Document segment: Begin
Find the U.S. federal court rules and statutes from your area pertaining to electronic discovery, computer forensics, and technology in litigation.

Eastern and Western Districts of Arkansas
District of Deleware
Middle District of Florida
District of Kansas  
District of New Jersey
Middle District of Pennsylvania
Southern and Eastern District Courts of New York
District of Wyoming

Eastern and Western Districts of Arkansas Local Rule 26.1
http://www.are.uscourts.gov/local_rules.html

The Fed.R.Civ.P. 26(f) report filed with the court must contain the parties' views and proposals regarding the following:

(4) Whether any party will likely be requested to disclose or produce information from electronic or computer-based media. If so:

(a) whether disclosure or production will be limited to data reasonably available to the parties in the ordinary course of business;
(b) the anticipated scope, cost and time required for disclosure or production of data beyond what is reasonably available to the parties in the ordinary course of business;
(c) the format and media agreed to by the parties for the production of such Data as well as agreed procedures for such production;
(d) whether reasonable measures have been taken to preserve potentially discoverable data from alteration or destruction in the ordinary course of business or otherwise;
(e) other problems which the parties anticipate may arise in connection with electronic or computer-based discovery.

District of Deleware Default Standard for Discovery of Electronic Documents ("E-Discovery")
http://www.ded.uscourts.gov

1. Introduction. It is expected that parties to a case will cooperatively reach agreement on how to conduct e-discovery. In the event that such agreement has not been reached by the Fed. R. Civ. P. 16 scheduling conference, however, the following default standards shall apply until such time, if ever, the parties conduct e-discovery on a consensual basis.

2. Discovery conference. Parties shall discuss the parameters of their anticipated e-discovery at the Fed. R. Civ. P. 26(f) conference, as well as at the Fed. R. Civ. P. 16 scheduling conference with the court, consistent with the concerns outlined below. More specifically, prior to the Rule 26(f) conference, the parties shall exchange the following information:

  • A list of the most likely custodians of relevant electronic materials, including a brief description of each person’s title and responsibilities (see ¶ 6).
  • A list of each relevant electronic system that has been in place at all relevant times and a general description of each system, including the nature, scope, character, organization, and formats employed in each system. The parties should also include other pertinent information about their electronic documents and whether those electronic documents are of limited accessibility. Electronic documents of limited accessibility may include those created or used by electronic media no longer in use, maintained in redundant electronic storage media, or for which retrieval involves substantial cost.
  • The name of the individual responsible for that party’s electronic document retention policies (“the retention coordinator”), as well as a general description of the party’s electronic document retention policies for the systems identified above (see ¶ 6).
  • The name of the individual who shall serve as that party’s "e-discovery liaison" (see ¶ 2).
  • Provide notice of any problems reasonably anticipated to arise in connection with e-discovery.
Document segment: End
▶ Your assignment
Extend the listing of federal court rules on electronic discovery, picking up right after its final sentence. Nothing in the entries is needed.
Data extracts: Begin
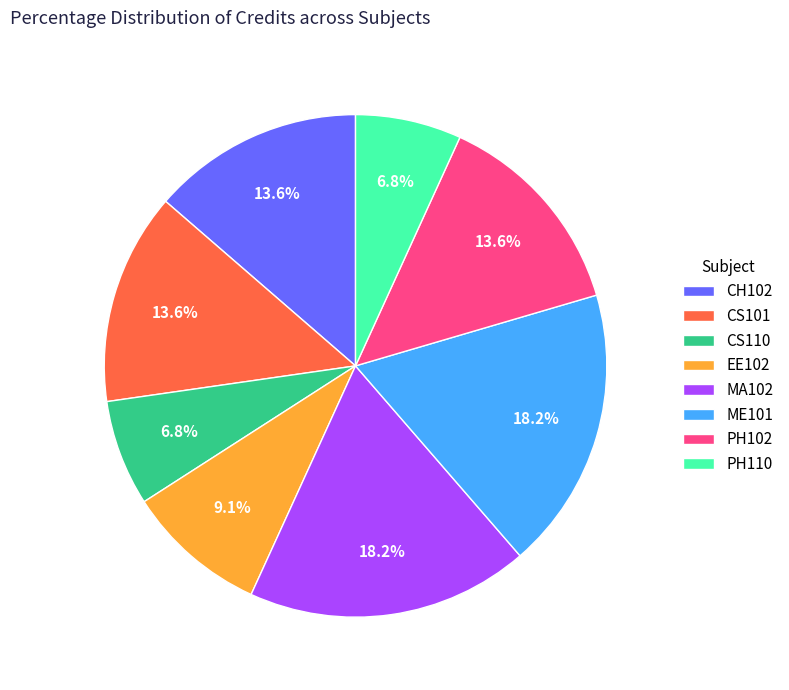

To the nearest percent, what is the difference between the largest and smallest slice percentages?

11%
Data extracts: End
Data extracts: Begin
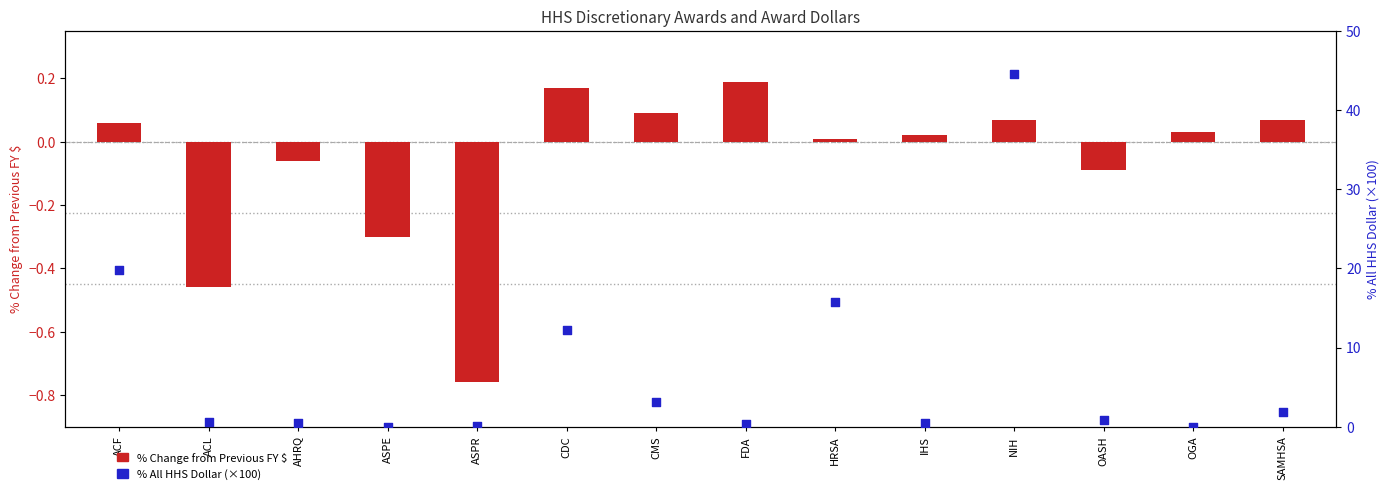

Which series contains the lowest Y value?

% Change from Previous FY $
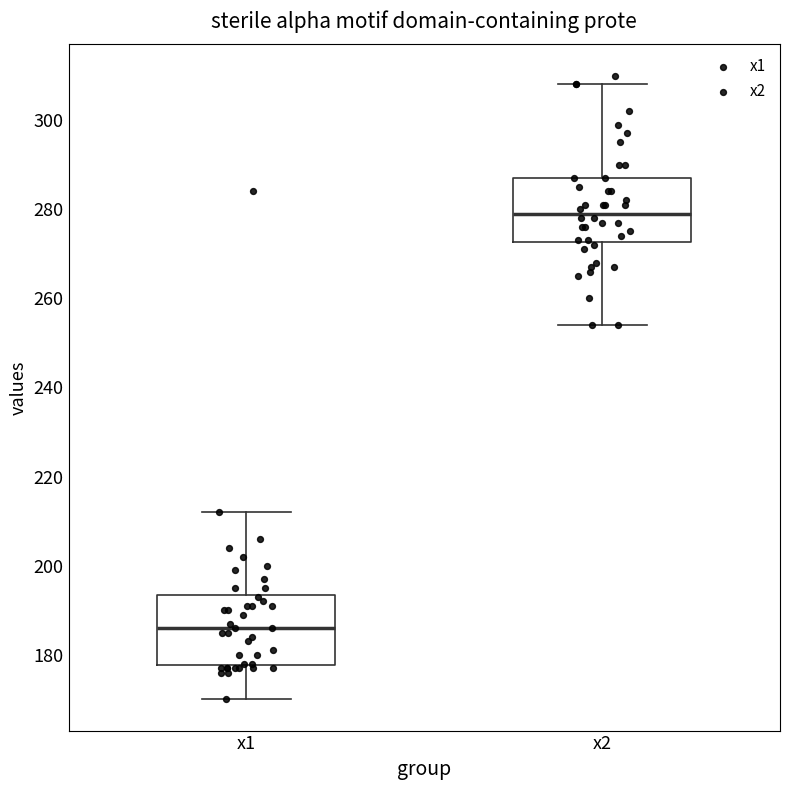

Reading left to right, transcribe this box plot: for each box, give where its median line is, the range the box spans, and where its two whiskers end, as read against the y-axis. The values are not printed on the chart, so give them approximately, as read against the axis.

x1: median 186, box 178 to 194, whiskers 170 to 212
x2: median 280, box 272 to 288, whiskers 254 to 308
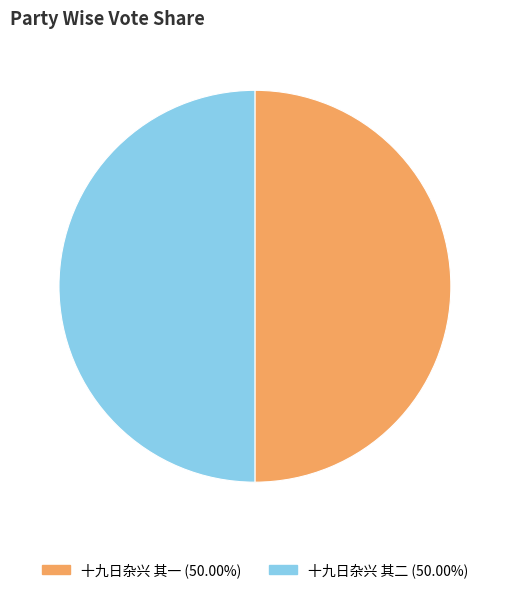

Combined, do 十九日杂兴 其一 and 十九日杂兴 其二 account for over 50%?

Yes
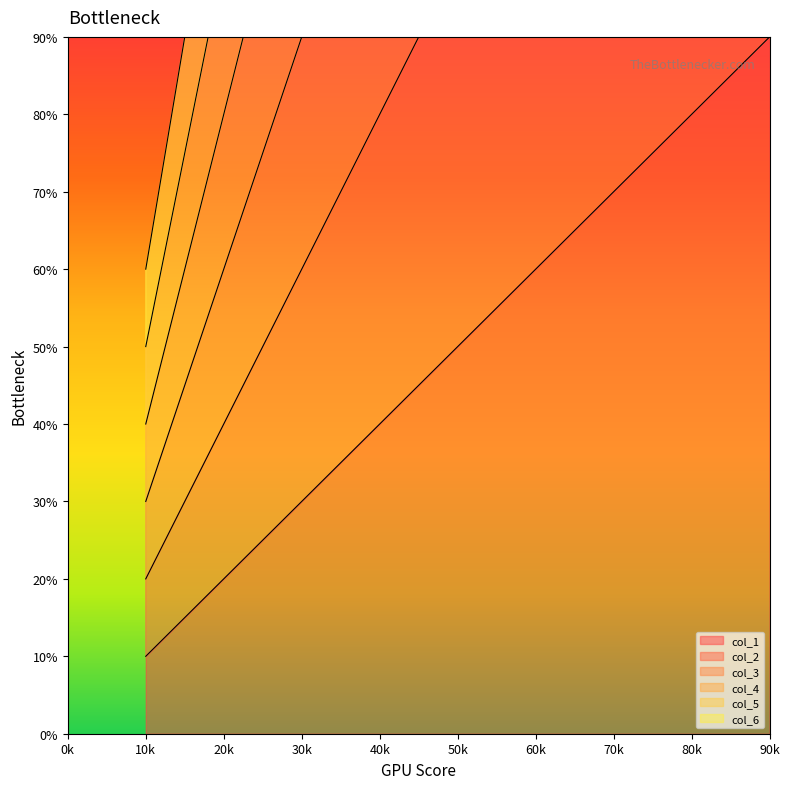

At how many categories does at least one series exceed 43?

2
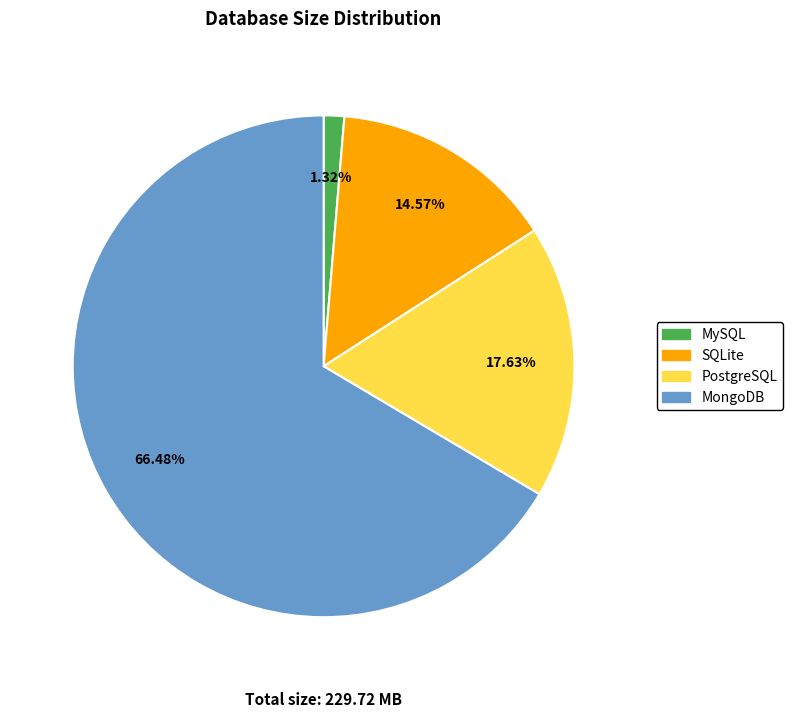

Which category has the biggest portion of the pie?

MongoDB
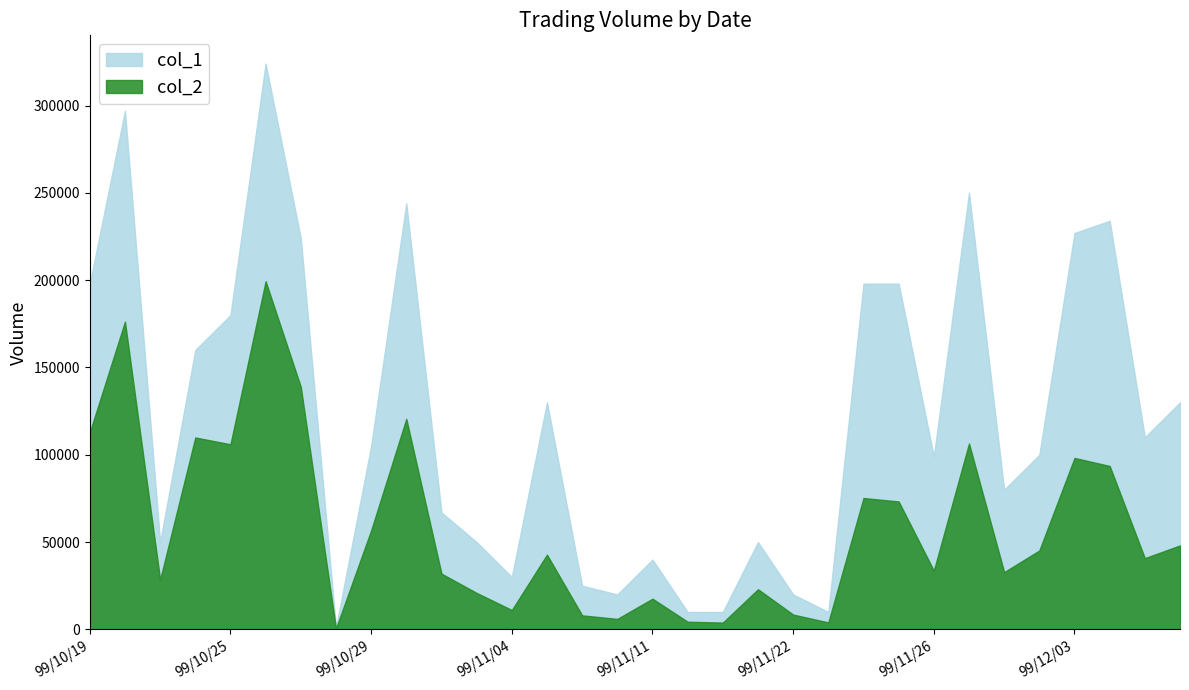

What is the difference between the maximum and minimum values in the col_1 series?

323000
Data extracts: End
Data extracts: Begin
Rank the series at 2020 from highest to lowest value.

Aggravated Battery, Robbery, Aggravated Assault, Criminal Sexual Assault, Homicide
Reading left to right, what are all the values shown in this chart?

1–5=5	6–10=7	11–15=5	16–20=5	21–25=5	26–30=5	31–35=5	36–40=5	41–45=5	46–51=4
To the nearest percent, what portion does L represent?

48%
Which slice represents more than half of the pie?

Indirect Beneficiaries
Data extracts: End
▶ Response for this exercise
To the extent that the state of the pleadings does not permit a meaningful discussion of the above by the time of the Rule 26(f) conference, the parties shall either agree on a date by which this information will be mutually exchanged or submit the issue for resolution by the court at the Rule 16 scheduling conference.

3. E-discovery liaison. In order to promote communication and cooperation between the parties, each party to a case shall designate a single individual through which all e-discovery requests and responses are made ("the e-discovery liaison"). Regardless of whether the e-discovery liaison is an attorney (in house or outside counsel), a third party consultant, or an employee of the party, he or she must be:

  • Familiar with the party’s electronic systems and capabilities in order to explain these systems and answer relevant questions.
  • Knowledgeable about the technical aspects of e-discovery, including electronic document storage, organization, and format issues.
  • Prepared to participate in e-discovery dispute resolutions.

The court notes that, at all times, the attorneys of record shall be responsible for compliance with e-discovery requests. However, the e-discovery liaisons shall be responsible for organizing each party’s e-discovery efforts to insure consistency and thoroughness and, generally, to facilitate the e-discovery process.

4. Timing of e-discovery. Discovery of electronic documents shall proceed in a sequenced fashion.

  • After receiving requests for document production, the parties shall search their documents, other than those identified as limited accessibility electronic documents, and produce responsive electronic documents in accordance with Fed. R. Civ. P. 26(b)(2).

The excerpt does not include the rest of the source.